Exercise: Going down the data below, set down exactly the line with "left ankle: (69, 211)" and each line after it through the line with "right ear: (153, 56)"; no other lines.

*****

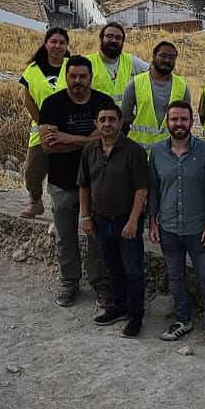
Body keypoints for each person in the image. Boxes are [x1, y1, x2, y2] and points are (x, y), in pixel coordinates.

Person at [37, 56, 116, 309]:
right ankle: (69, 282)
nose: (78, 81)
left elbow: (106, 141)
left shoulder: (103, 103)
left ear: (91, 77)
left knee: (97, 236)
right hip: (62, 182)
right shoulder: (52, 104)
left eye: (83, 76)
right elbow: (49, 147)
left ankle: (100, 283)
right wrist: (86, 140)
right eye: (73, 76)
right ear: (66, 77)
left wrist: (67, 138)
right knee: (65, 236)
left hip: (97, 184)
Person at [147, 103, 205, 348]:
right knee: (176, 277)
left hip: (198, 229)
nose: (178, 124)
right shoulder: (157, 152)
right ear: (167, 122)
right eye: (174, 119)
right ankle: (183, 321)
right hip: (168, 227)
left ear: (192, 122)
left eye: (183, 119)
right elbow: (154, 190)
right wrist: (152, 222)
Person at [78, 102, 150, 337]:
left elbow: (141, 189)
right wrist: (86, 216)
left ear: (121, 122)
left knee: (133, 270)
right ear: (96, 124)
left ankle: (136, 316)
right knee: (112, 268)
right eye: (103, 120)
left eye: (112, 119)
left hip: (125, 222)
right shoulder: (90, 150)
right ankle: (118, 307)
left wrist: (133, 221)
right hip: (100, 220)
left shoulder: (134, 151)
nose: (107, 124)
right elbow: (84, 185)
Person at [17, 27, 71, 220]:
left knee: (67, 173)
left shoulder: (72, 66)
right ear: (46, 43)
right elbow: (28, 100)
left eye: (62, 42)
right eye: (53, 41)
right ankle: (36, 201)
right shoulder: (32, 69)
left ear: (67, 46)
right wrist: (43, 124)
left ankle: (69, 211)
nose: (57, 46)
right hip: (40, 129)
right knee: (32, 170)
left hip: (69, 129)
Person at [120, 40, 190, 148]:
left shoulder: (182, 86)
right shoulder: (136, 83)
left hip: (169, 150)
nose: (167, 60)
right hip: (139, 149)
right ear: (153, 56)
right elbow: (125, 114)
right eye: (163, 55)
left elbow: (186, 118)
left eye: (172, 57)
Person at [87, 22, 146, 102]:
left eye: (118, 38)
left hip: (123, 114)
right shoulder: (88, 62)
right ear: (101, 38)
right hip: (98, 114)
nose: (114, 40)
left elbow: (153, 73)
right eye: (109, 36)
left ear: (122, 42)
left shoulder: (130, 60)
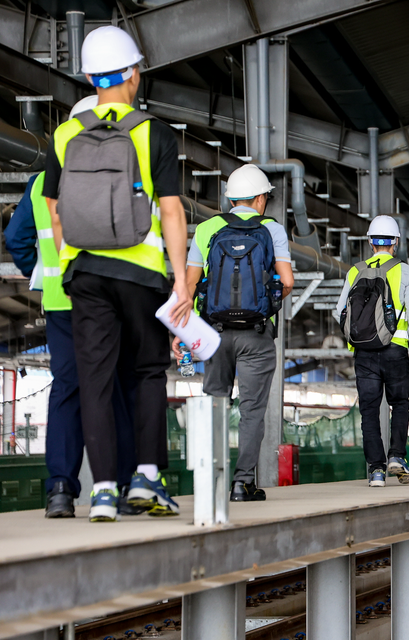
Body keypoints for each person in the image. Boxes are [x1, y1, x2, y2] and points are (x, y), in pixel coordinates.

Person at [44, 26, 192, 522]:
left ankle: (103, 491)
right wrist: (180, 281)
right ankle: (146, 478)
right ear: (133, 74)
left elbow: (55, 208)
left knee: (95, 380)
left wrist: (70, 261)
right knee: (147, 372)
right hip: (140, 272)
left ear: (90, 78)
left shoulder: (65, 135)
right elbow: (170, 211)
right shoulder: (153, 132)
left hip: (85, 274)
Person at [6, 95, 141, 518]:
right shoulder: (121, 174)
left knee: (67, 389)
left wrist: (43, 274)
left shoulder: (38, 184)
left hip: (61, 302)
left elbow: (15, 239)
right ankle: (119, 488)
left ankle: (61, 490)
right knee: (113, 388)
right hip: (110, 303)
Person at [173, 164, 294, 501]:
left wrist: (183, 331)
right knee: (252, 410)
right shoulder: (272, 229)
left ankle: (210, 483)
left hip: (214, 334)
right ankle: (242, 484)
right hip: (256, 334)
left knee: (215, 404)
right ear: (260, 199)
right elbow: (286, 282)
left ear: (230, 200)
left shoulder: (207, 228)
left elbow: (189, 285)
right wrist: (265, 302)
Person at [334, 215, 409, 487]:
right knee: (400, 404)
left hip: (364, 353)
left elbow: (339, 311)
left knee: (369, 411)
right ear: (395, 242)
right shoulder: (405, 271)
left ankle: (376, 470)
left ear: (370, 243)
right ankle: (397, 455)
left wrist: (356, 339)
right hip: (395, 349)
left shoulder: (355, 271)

*****

Result for this task:
left ankle: (69, 211)
nose: (57, 46)
right hip: (40, 129)
right knee: (32, 170)
left hip: (69, 129)
Person at [120, 40, 190, 148]:
left shoulder: (182, 86)
right shoulder: (136, 83)
left hip: (169, 150)
nose: (167, 60)
right hip: (139, 149)
right ear: (153, 56)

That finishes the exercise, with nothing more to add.